Additionally, effective with the signing of the law on March 23, 2010, Congress prohibited states from reducing Medicaid coverage – or making it more difficult to enroll – in the run up to the 2014 expansion (except for individuals with incomes higher than 133 percent of poverty that states were covering on a voluntary basis). Similarly, states cannot cut coverage for children in the Children’s Health Insurance Program (CHIP) through 2019, when children with CHIP get rolled into the health reform provisions.
Of course, Congress passed these provisions last year, when many believed the economy would improve sooner and to a greater degree than it has to date. The language was also passed before the last election, when many state legislatures and governors' offices changed hands.

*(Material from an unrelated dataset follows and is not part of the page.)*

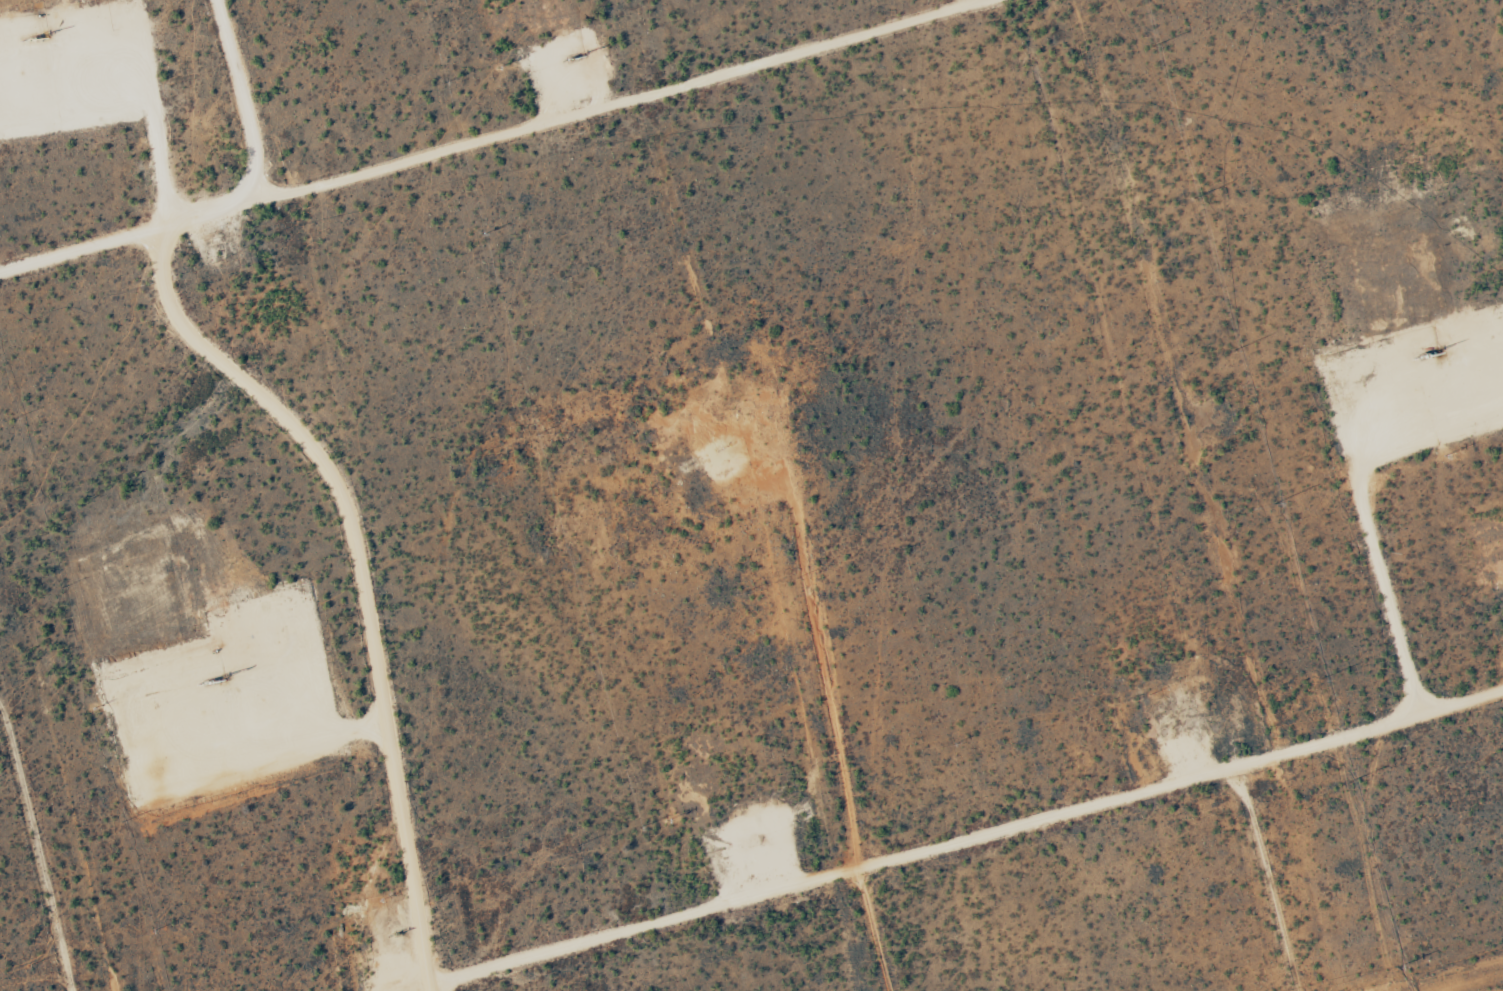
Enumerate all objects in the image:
road: (267, 91)
road: (471, 132)
road: (360, 582)
road: (798, 914)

In addition to the budget challenges they face due to broader trends in the economy, many new governors and legislators ran on tax cutting platforms. For every state today, Medicaid is among the top spending components of the state budget, and even though the Medicaid expansion in 2014 will be funded to a significant level by the federal government, there will be some increase in costs to states as Medicaid expands over time.
There is quite a debate over the cost of that expansion. Within a 10 year time horizon, Republicans on the Senate Finance and House Energy and Commerce panels estimate the cost at $118 billion, while the Congressional Budget Office's score marks the cost at almost half that amount. Looking at a five year horizon, the Urban Institute, the Lewin Group, and the Medicare actuary actually show a net savings to states.

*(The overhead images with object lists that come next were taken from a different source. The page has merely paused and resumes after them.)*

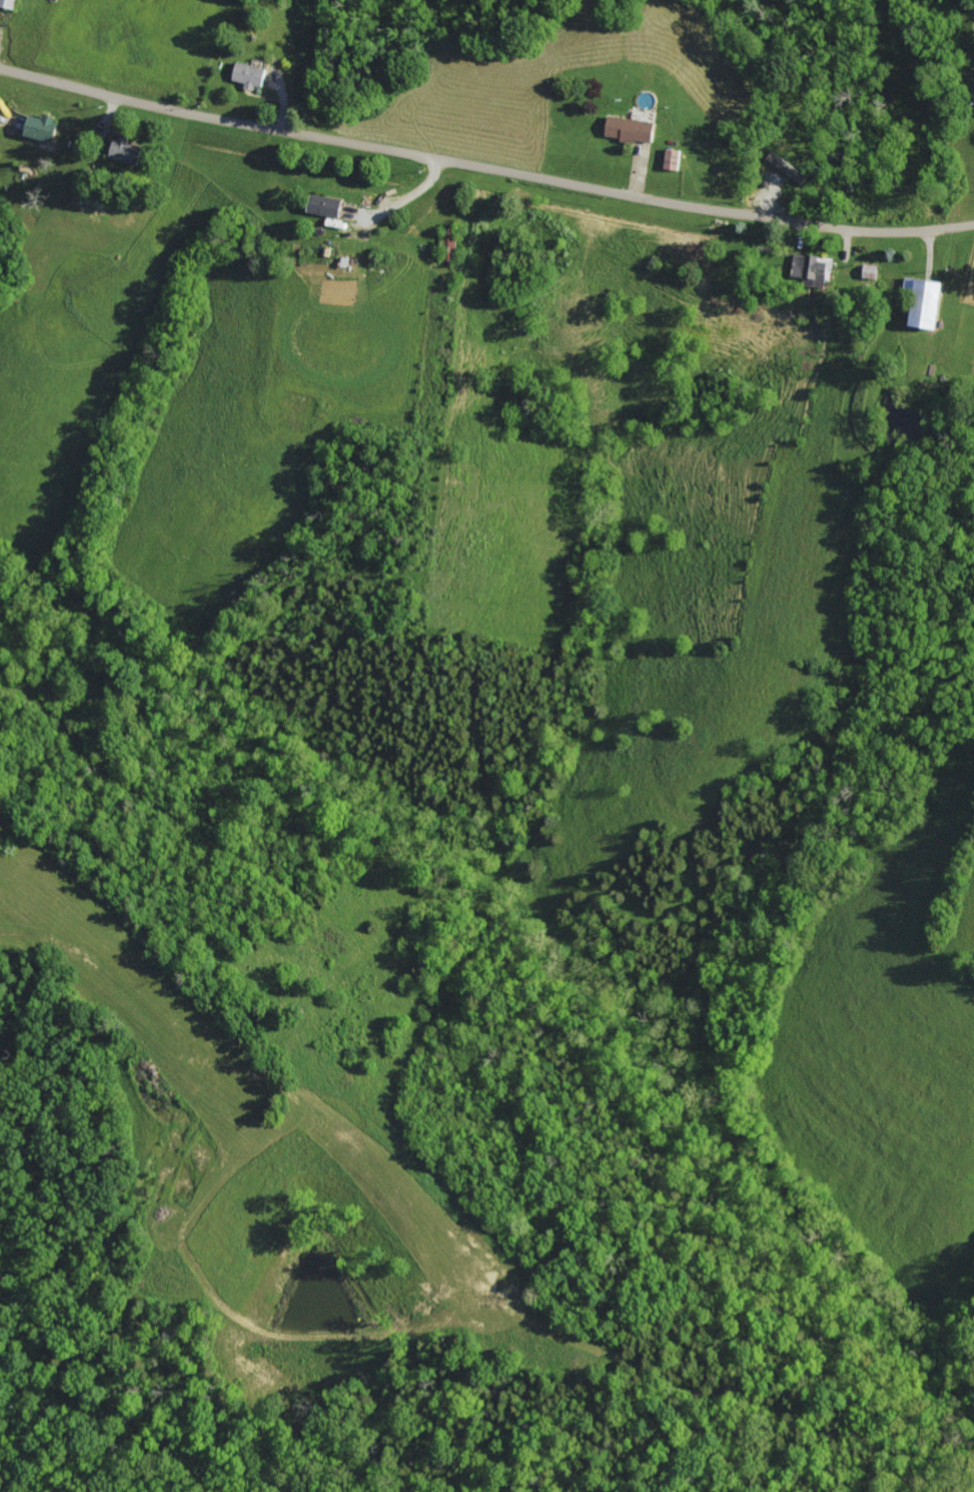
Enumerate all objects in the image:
building: (10, 3)
building: (254, 75)
building: (46, 128)
building: (633, 129)
building: (0, 130)
building: (128, 150)
building: (675, 159)
road: (484, 169)
building: (793, 170)
road: (413, 195)
building: (330, 205)
building: (812, 266)
building: (929, 302)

Of course, all of these projections are entirely variable depending their underlying assumptions, and those assumptions can be affected by philosophy as well. That is, whether or not one supports the Affordable Care Act may influence which projections one believes.
So, it is not surprising that in January, 33 governors/governors-elect – all members of the Republican Governors Association – sent a letter to federal leaders asking that the mandates on states be revisited.
Specifically, many of these governors would like Medicaid converted from an entitlement program to a block grant (similar to what happened in welfare reform in 1996). Those who are in support of the Affordable Care Act are entirely opposed to this change, convinced that many who are poor will lose coverage as a result, and the Obama administration has said that it will not support such a change.
At the National Governors Association in the first week of March, however, President Obama did offer an olive branch, suggesting that the opt out provision for states could be moved up from 2017 to 2014 as long as states could show that they would cover at least as many people under their own programs as would be covered under the Affordable Care Act. However, within hours after the President indicated his support for more flexibility in the law, many opponents of the law were calling this approach “dead on arrival.”
So, where will all this end up? Clearly the states are – and must be – big players in making health reform successful. If the current debate among state leaders is any indication, however, the state/federal relationship will be sorely challenged in many states over the next several years.